If you look back, the correction actually started after the Union Budget. In the last few weeks and days, the correction has sharpened. The Nifty has fallen from 12,000 to closer to 10,900 while the Sensex has fallen nearly 4000 pints from the peak. Here are some key factors that drove the correction in the stocks.

· The problems started with the Union Budget. The decision to impose tax on buybacks and also to impose tax on FPIs structured as trusts did not go down well with the markets and the sell off started hence.

· FPI selling has been very heavy post the budget. For example, in less than one month after the Union Budget, FPIs have sold nearly $3 billion worth of equities in the Indian market. Of course, they are buying bonds but that is only half of the outflows from equities.

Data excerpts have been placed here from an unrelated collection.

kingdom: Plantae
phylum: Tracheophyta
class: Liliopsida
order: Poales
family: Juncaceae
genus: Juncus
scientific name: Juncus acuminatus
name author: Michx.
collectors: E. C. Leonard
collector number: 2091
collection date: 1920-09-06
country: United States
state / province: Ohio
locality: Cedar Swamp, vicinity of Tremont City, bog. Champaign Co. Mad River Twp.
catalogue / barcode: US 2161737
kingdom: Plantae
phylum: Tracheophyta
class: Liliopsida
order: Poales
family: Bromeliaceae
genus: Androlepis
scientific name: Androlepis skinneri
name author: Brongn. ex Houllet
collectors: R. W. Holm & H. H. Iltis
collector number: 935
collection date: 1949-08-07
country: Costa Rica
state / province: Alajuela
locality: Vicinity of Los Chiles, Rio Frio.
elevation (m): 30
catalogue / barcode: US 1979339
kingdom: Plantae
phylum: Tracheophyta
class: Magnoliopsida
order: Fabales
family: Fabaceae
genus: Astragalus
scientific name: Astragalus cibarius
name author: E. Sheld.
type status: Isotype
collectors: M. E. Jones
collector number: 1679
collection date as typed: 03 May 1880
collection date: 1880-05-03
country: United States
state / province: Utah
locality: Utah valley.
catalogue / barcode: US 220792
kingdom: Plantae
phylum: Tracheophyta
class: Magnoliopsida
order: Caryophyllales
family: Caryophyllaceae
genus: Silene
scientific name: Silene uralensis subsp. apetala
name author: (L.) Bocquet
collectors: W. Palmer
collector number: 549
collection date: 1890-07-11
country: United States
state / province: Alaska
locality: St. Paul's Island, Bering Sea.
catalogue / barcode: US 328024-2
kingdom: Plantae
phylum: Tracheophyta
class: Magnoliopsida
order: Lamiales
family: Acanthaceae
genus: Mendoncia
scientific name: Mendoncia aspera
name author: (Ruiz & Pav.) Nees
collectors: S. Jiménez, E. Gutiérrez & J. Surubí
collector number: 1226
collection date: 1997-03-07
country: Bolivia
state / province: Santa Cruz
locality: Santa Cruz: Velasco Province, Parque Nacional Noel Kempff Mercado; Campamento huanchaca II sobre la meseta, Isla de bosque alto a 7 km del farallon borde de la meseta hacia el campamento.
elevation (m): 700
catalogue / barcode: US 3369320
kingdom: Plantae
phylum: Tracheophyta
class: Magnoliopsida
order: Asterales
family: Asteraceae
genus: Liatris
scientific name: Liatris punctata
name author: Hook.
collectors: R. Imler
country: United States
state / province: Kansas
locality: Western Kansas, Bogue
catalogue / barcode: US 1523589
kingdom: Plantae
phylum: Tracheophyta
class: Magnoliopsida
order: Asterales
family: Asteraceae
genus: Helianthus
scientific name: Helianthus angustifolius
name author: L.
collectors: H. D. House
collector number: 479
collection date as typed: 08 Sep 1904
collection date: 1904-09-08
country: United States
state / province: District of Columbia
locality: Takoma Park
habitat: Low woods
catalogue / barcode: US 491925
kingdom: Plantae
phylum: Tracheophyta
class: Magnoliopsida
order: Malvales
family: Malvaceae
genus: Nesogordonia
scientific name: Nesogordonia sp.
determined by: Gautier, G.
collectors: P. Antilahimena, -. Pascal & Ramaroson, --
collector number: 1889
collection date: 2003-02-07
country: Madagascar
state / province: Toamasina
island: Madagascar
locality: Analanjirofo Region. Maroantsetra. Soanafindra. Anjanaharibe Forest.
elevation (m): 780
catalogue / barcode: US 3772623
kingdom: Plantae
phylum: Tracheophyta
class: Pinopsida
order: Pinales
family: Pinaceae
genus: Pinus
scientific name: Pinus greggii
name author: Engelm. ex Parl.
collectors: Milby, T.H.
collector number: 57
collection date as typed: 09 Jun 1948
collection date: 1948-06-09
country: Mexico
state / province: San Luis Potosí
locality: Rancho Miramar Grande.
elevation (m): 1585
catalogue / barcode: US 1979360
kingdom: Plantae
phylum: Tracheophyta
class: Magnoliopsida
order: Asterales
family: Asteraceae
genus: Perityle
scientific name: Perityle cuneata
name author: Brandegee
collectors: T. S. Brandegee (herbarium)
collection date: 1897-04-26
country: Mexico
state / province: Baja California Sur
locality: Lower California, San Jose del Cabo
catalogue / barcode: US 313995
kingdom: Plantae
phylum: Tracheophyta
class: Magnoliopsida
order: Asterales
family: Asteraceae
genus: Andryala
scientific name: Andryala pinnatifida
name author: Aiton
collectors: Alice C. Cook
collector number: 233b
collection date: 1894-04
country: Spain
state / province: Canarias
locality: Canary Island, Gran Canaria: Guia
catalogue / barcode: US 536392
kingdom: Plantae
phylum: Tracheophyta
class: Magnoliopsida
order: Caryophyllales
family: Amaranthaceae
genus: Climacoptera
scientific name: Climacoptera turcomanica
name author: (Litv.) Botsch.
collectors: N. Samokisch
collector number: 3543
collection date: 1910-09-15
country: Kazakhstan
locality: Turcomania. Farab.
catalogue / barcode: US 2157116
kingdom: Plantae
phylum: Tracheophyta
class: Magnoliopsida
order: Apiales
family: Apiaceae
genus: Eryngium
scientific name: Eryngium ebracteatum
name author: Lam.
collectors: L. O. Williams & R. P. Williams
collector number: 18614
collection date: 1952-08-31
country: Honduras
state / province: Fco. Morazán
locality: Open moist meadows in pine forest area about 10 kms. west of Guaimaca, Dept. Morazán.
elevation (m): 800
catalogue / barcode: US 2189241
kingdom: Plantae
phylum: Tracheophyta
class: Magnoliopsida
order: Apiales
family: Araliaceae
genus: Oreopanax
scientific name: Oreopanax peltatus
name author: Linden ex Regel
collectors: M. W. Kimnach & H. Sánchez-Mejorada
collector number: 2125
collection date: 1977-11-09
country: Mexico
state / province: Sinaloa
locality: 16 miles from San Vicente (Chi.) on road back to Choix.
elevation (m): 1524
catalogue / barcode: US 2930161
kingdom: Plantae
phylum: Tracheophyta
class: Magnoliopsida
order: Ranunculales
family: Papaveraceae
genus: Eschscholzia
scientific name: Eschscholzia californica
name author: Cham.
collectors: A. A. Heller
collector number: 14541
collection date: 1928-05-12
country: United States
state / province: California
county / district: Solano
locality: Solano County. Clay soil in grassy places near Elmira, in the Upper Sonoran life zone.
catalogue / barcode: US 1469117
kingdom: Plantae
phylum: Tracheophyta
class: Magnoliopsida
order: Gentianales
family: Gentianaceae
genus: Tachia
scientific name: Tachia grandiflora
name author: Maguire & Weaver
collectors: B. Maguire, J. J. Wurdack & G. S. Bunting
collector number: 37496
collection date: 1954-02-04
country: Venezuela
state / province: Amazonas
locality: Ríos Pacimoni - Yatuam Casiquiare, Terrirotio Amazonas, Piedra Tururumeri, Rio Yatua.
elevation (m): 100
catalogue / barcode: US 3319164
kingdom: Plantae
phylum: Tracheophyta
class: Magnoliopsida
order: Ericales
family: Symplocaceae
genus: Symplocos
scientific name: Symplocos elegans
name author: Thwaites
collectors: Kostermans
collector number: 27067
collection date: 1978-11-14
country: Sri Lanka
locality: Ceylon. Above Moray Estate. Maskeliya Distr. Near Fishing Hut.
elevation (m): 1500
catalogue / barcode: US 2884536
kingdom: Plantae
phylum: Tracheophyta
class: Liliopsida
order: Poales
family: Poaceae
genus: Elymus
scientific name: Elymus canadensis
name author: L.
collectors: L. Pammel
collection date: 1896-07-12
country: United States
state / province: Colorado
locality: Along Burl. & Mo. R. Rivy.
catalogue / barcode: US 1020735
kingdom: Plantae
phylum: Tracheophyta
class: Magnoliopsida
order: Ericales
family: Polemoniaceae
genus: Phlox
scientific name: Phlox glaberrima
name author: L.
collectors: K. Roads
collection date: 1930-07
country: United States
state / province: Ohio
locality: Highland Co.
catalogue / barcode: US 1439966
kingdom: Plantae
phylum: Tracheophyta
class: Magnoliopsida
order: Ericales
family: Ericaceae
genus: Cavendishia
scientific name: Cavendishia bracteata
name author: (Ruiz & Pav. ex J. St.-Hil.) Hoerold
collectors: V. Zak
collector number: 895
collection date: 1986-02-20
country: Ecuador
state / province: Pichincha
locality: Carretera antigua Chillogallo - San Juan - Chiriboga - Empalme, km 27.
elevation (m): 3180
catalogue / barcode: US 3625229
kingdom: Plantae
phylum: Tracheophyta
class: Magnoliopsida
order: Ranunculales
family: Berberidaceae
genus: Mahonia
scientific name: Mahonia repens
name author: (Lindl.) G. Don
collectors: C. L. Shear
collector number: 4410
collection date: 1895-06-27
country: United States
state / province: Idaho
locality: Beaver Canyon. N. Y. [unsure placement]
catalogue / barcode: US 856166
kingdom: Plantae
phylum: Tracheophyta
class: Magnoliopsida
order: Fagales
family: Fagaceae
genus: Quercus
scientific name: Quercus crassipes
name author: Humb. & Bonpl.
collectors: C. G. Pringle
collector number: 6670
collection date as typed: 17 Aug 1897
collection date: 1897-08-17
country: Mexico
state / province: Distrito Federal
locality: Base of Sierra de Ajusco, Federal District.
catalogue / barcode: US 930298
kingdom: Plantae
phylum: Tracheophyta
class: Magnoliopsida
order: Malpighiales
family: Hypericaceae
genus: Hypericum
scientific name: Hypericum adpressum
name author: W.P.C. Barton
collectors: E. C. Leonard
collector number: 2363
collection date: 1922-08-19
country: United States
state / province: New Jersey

· Global factors are also leading the selling in the markets. For example, Trump has just announced a 10% tariff on Chinese imports to the tune of $300 billion. That is likely to put further pressure on growth. Secondly, oil prices have been very volatile and higher oil prices mean higher trade deficit.

· There have been some domestic issues too. The recent case of CCD has highlighted that the problem of debt by proxy is still rampant in India and these companies are likely to leave another big hole in banks and mutual funds.

· Above all, there have been consistent downgrades of India growth story. Recently, CRISIL lowered the growth rate to just 6.9% with the risk of growth going lower. Weak monsoons in the first two months of June and July have also hit market sentiments.

· Lastly, most earnings have been disappointing in the first quarter. Auto stocks continue to see pressure on sales growth and private banks and NBFCs are now seeing a rise in NPA. All this has raised some serious questions about the sustainability of the rally in stocks, considering that most of them are already fully valued.